Il ne viendra plus. Il viendra forcément. En retard. Un problème. Des problèmes. Des contretemps. Des accidents. Ton cœur bondit.
Il a oublié. Il va venir. Il ne peut pas oublier. Il met du temps à se préparer pour toi. Vendredi. Les embouteillages de la ville. On ne sait pas.
Tu as la lumière. Tu as tes lunettes. Tu as ton livre. Pourtant tu ne lis que des souvenirs à la place des lignes noires. Lui évidemment. Sa peau. La tienne. Le reste. Les étreintes torrides qui épuisent vos sens. Ce n’est que ça : du torride.

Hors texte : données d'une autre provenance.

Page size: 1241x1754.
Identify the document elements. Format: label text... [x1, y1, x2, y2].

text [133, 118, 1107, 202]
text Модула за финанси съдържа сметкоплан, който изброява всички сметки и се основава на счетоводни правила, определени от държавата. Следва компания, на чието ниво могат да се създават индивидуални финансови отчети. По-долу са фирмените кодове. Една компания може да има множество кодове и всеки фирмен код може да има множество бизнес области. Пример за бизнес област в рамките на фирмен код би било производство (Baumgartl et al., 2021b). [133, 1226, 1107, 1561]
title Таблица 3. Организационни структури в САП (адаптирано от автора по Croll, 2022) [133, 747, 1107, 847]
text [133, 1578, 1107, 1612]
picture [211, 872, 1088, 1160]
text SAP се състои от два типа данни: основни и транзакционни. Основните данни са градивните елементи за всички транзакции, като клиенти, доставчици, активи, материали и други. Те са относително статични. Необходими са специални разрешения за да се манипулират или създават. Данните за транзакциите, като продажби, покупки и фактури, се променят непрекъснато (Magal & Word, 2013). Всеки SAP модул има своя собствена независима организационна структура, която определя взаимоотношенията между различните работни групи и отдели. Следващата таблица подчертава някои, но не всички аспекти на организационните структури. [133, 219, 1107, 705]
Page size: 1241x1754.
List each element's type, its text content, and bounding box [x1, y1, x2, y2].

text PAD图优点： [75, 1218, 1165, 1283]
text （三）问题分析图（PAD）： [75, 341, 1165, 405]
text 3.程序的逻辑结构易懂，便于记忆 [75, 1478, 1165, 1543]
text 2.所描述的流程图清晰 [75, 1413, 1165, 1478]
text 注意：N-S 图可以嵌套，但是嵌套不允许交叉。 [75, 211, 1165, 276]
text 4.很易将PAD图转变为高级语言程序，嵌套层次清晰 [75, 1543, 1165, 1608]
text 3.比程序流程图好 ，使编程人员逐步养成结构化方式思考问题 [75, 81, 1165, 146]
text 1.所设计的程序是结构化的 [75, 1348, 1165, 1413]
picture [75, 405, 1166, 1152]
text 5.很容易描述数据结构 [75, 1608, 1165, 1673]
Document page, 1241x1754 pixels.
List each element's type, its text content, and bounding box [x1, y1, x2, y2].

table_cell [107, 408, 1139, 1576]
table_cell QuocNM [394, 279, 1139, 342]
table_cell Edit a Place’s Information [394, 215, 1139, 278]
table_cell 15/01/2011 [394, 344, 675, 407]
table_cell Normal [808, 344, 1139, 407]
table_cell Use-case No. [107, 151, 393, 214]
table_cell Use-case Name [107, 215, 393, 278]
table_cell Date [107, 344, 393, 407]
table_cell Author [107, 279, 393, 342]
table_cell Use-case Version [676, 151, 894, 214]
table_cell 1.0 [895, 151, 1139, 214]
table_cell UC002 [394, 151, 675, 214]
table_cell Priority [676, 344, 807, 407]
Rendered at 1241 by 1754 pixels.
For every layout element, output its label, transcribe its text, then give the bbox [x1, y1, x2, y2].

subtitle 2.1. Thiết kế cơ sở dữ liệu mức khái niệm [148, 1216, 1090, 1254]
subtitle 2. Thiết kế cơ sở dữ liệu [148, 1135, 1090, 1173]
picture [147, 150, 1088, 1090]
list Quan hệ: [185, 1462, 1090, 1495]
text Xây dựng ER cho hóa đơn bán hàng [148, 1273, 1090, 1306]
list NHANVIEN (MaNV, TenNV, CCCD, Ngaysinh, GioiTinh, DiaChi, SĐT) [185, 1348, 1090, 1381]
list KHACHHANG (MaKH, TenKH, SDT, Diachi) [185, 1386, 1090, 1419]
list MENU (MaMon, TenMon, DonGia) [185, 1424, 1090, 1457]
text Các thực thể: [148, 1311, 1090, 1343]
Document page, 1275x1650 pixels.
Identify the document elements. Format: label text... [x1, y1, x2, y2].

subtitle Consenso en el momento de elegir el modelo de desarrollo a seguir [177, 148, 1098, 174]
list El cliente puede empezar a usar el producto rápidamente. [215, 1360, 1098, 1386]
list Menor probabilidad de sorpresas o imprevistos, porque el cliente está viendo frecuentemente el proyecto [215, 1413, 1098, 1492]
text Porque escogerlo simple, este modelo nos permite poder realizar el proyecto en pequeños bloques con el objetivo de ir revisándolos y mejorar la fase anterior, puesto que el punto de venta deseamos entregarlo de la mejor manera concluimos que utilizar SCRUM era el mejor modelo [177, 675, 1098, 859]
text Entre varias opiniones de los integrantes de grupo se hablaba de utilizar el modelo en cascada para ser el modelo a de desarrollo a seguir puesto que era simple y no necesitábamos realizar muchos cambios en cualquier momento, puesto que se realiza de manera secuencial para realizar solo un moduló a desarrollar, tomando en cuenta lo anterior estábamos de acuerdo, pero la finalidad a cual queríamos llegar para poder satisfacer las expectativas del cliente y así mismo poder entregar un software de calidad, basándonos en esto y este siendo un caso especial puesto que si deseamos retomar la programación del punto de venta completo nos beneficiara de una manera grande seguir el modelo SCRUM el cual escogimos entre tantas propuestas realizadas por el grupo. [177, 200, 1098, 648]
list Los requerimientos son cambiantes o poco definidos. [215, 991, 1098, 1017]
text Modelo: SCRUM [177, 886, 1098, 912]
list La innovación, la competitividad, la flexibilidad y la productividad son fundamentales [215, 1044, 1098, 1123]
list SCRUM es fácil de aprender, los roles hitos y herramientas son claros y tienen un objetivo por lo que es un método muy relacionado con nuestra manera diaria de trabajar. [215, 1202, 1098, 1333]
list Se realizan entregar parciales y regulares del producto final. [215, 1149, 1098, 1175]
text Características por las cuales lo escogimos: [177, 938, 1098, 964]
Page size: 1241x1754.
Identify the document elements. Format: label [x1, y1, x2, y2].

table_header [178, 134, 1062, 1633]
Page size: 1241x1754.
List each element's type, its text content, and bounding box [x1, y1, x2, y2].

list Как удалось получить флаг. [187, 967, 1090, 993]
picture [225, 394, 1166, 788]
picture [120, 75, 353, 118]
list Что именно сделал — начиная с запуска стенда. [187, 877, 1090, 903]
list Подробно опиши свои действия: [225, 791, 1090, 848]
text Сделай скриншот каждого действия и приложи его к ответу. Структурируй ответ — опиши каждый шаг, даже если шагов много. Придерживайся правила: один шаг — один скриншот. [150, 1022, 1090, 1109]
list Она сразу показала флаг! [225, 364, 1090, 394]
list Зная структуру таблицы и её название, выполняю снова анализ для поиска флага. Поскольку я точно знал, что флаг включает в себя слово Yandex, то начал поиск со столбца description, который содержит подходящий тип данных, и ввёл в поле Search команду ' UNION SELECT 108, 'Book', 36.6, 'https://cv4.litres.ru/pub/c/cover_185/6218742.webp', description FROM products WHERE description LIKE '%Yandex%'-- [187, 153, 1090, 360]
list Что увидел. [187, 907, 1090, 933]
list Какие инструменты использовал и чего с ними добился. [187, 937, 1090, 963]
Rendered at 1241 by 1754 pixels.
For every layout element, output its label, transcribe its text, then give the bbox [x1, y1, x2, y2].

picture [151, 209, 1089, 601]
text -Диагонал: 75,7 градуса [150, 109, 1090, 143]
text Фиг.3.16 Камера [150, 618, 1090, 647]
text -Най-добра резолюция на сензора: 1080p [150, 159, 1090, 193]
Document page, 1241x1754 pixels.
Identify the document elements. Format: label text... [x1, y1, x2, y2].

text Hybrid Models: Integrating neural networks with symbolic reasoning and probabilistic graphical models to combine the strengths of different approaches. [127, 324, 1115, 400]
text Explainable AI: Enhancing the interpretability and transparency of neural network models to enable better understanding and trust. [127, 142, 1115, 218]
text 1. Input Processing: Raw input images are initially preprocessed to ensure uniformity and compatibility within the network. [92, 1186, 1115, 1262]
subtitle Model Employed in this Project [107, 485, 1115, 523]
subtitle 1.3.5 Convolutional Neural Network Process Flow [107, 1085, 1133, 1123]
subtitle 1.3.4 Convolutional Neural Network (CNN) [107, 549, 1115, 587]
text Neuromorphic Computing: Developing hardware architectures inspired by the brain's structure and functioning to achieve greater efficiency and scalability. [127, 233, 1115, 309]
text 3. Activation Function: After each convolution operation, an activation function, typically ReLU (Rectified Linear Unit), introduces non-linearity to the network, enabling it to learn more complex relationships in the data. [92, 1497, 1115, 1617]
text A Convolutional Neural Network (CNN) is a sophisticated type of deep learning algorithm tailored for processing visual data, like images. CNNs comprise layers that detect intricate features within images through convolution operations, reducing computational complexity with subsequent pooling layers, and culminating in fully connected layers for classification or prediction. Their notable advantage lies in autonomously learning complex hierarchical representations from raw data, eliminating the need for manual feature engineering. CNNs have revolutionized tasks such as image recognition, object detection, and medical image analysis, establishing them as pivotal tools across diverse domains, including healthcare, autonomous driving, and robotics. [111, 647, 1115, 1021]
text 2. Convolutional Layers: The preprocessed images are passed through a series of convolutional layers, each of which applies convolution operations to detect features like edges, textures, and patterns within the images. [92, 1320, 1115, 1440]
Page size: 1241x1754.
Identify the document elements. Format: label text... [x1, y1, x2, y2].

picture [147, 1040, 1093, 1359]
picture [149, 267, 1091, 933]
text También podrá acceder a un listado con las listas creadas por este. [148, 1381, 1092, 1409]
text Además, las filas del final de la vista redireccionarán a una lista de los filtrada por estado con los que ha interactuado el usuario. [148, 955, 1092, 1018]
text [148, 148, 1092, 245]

Une histoire normale. Tu te concentres. Deux mots. Une phrase. Et tu bifurques. Ta mémoire se plait à se vautrer dans des scènes lascives aux allures de fantasmes. Te vautrer. Avec lui. Avec son fantôme en attendant. En italien, fantôme se dit « fantasma ». Les deux mots sont pour l’heure si proches qu’ils sont synonymes. Car c’est bien son fantôme qui rôde dans ta tête, que tu crois voir passer, là, par la vitre pas nette. C’est bien son fantôme qui a laissé des traces sur ton cœur comme sur un lit. Son corps emboité dans la matière. Son empreinte sur les draps, au matin. Fantasme. Fantasma. Les termes se mélangent alors que, sur les feuilles que tu tournes, les mots n’existent plus ; ils ont fui dans le réel à l’insipide odeur. Toi, tu es dans le rêve. « On est dans un rêve. » Tu ne sais plus. Tu ne sais plus qui, de lui ou de toi, a prononcé ces mots. Sa bouche ou la tienne. Ou l’une sur l’autre. Ou l’une dans l’autre. Votre bouche unique scellée par le désir. Votre bouche incendie qui embrase le monde.